Three Things A Writer Needs According to Faulkner

April 20, 2018 By dhcbaldwin Leave a Comment

Here are three things a writer needs according to Faulkner.

This is a terrific thought and so very true.  Thanks Mr. Faulkner.

 

 

 

 

 

 

 

 

When I was sixteen years old, I decided I wanted to put to pen my story of a girl who wants to be a Kabuki actor, but couldn’t because she was female.

For over twenty-five years I never got further than the first chapter of the book which was then titled, Two For the Kabuki for as many years.

Experience:

Thank goodness I waited to write it.  I need experience both as a human being on this earth and teacher.  Without the experiences, my book would have been very superficial and not what it became.

I used to blame myself for waiting so long to write it.  As if I didn’t write it, someone else might do so first.  Maybe so.

Observation:

I needed all those years to observe people.  A great place to do so was in my drama classroom. For twenty years, I taught middle school students.  Middle school is the most complex of all the years for a child.  They arrive to you as an eleven year old and leave as nearly a fourteen year old.  Wow.  Think about that!

The middle school years are the ones of the body changing, hormones a moaning, pimples, facial hair, squeaky voices and lack of poise.  Even the greatest athlete of the group can trip over himself on the way to the cafeteria.

I noticed the girl give up their long locks of hair and trying something more daring right around seventh grade.  As if the approaching high school years beckon them to mature in to the young adult they will become.

• _Record list_
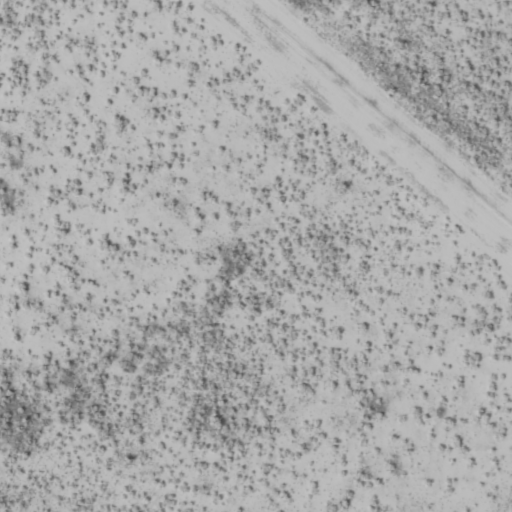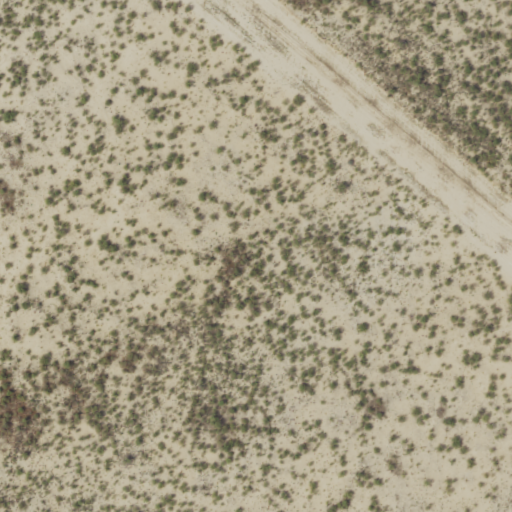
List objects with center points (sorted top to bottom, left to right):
road: (368, 115)
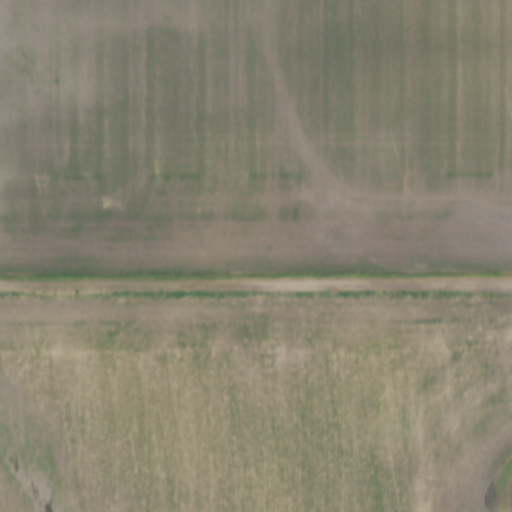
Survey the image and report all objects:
road: (255, 290)
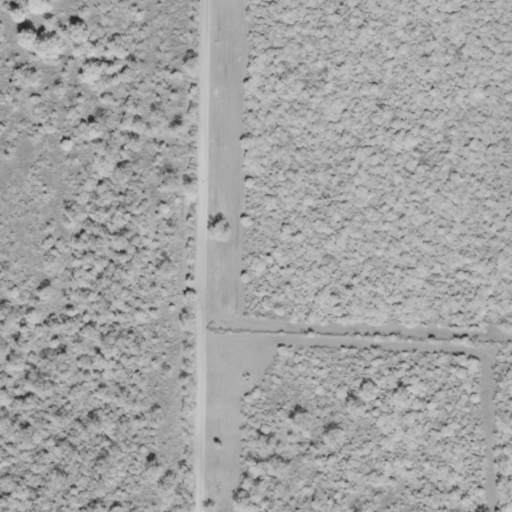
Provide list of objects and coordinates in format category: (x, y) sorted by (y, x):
road: (201, 256)
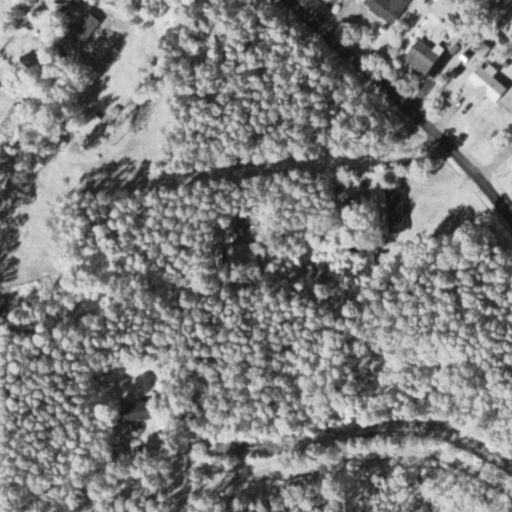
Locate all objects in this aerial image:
building: (387, 8)
building: (75, 38)
building: (421, 56)
building: (485, 84)
road: (404, 107)
road: (497, 166)
building: (133, 413)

• _Tasks to complete_
1. In the Faulkner post, list every change the writer names in the sentence beginning "The middle school years are the ones".
2. Please print the stretch of the Faulkner post from "When I was sixteen" through "as many years.".
3. Proceed with the Faulkner post, picking up right after its last sentence.

• _Solved problems_
1.
body changing
hormones a moaning
pimples
facial hair
squeaky voices
lack of poise

2.
When I was sixteen years old, I decided I wanted to put to pen my story of a girl who wants to be a Kabuki actor, but couldn’t because she was female.

For over twenty-five years I never got further than the first chapter of the book which was then titled, Two For the Kabuki for as many years.

3.
I listen to people’s conversations a lot, or rather I eaves drop on conversations.  Who needs to write original dialogue? People sometimes express themselves far better than I can.   I keep my ears peaked at all times.

Imagination:

I have quite an imagination.  I’m still afraid of the dark and think strange noises are some alien trying to get me. I won’t put my foot outside the sheets and when I do, it stays on top of the mattress.  No dangling my vulnerable foot over the edge of the bed.

Because of my experience as an actress and director, I rarely have trouble getting the juices to flow once I open the door to them.  Frankly, I have more trouble prioritizing which creative activity I should do first.  I always seem to have several irons in the fire–teacherspayteachers products, this blog, social sites to keep up, a play version of Bumbling Bea and a book or two rolling around in my mind.

I wish I could put one first over the rest, but I simply can’t.

But Mr. Faulkner obviously knows what he’s talking about.  If I could write what he did, maybe I’d be quoted instead of him.

Nah, I doubt it.

Contact me at dhcbaldwin@gmail.com or DeborahBaldwin.net or here.  I’d love to here from you.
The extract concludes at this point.